Ainsi, l’article 3, ajouté lors des travaux de la commission, prévoit le report de la réforme opérée par l’article 42 de la loi NOTRe à l’expiration d’un délai de deux ans après la publication de celle-ci, c’est-à-dire au 9 août 2017. Il prévoit également l’application, dans l’intervalle, du dispositif indemnitaire antérieur à la loi NOTRe pour les présidents et vice-présidents des syndicats de communes et mixtes, avec effet rétroactif au 9 août 2015. Enfin, il prévoit l’extension, à compter du 9 août 2017, aux présidents et vice-présidents des syndicats mixtes ouverts dits « restreints » du versement d’indemnités – et non des défraiements de frais – selon le système prévu par la loi NOTRe pour les syndicats de communes et les syndicats mixtes fermés.

En conséquence, l’intitulé de la proposition de loi a été modifié, également sur proposition du Gouvernement. Je sais que ce dernier va nous présenter un amendement visant à modifier le délai du report de la réforme, et je l’en remercie par avance. Nous en discuterons tout à l’heure.

J’en viens au report limité de la mise en application de l’article 42 de la loi NOTRe. J’entends bien la position du Gouvernement, lequel lie ce report à la rationalisation de la carte des EPCI à fiscalité propre et des syndicats et aux nouveaux schémas départementaux de coopération intercommunale qui verront le jour en 2017.

Toutefois, je souhaite attirer son attention sur les conséquences de l’arrêt du versement des indemnités aux présidents et vice-présidents des syndicats de communes ou mixtes qui seront toujours en exercice en 2017 et qui seront donc légitimes puisque ces syndicats n’auront pas été dissous.

Madame la ministre, monsieur le secrétaire d’État, il ne me paraît pas équitable de changer les règles du jeu en cours de partie, si vous me permettez cette expression. Il me semblerait plus sage de prolonger la dérogation jusqu’à la fin des mandats électifs en cours qui interviendra, dans la plupart des cas, à la fin du premier trimestre de l’année 2020. Seul le Gouvernement a la possibilité de proposer une prolongation du dispositif en ce sens.

Si vous en êtes d’accord – nous verrons quelles sont vos positions –, nous pourrions prendre acte du fait que l’article 3 de cette proposition de loi est une première étape, afin que ce texte recueille un vote conforme à l’Assemblée nationale – et dans des délais brefs, je sais que c’est important –, texte dont la mise en application est rendue nécessaire notamment eu égard au DIF, officiellement en vigueur depuis le 1er janvier 2016. L’enjeu est, surtout, de légaliser le versement des indemnités, auquel il est procédé actuellement, mais qui est dépourvu de fondement juridique depuis plusieurs mois. Il est donc en effet urgent de trouver un accord avec l’Assemblée nationale.

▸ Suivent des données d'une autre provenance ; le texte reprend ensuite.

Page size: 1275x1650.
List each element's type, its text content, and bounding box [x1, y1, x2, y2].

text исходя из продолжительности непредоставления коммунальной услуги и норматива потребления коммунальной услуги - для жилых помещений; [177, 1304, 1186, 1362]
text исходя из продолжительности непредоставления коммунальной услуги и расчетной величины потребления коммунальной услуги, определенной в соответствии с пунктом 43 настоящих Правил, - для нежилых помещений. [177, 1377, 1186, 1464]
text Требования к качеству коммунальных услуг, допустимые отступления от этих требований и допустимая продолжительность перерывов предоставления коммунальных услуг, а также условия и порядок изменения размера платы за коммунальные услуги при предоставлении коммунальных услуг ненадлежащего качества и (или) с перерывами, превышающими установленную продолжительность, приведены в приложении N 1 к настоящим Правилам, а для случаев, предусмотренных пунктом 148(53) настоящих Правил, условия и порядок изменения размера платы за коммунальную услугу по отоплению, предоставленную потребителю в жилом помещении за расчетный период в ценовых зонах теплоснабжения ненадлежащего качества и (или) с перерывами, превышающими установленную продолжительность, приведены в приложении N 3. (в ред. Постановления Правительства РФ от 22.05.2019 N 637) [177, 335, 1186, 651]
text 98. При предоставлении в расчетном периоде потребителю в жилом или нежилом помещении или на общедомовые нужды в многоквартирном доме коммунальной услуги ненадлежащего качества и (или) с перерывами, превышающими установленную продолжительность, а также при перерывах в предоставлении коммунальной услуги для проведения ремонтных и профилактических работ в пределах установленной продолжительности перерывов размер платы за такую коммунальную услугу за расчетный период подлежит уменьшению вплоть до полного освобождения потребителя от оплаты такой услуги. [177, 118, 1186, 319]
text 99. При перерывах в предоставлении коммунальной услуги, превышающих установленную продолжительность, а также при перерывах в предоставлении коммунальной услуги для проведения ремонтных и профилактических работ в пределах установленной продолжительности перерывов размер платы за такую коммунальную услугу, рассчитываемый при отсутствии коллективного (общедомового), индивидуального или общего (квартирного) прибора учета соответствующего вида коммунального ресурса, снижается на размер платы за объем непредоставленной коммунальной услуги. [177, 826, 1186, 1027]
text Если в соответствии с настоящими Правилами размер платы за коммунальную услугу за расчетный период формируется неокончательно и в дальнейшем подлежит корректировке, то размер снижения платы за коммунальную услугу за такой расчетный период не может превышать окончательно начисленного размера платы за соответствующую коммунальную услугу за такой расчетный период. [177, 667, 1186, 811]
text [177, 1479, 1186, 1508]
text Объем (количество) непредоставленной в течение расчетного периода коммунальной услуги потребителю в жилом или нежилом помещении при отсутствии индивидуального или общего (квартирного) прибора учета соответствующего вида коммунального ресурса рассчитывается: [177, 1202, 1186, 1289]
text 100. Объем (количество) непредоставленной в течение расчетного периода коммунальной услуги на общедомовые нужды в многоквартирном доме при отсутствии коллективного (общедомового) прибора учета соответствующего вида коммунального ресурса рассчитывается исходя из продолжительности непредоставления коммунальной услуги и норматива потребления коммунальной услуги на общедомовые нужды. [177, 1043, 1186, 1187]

Cela étant, nous attendons un engagement du Gouvernement – peut-être l’aurons-nous ce soir – d’étudier cette demande de prolongation jusqu’à la fin du mandat en cours, prolongation qui devrait faire l’unanimité sur les travées du Sénat. Nos collègues élus locaux ont été choqués par les conséquences de l’article 42 de la loi NOTRe. Ils sont vent debout et nous interpellent chaque fois que nous les rencontrons !

J’en termine en vous remerciant, madame la ministre, de votre compréhension, du travail positif que nous avons pu mener en commun et de votre action future jusqu’à l’échéance de 2020.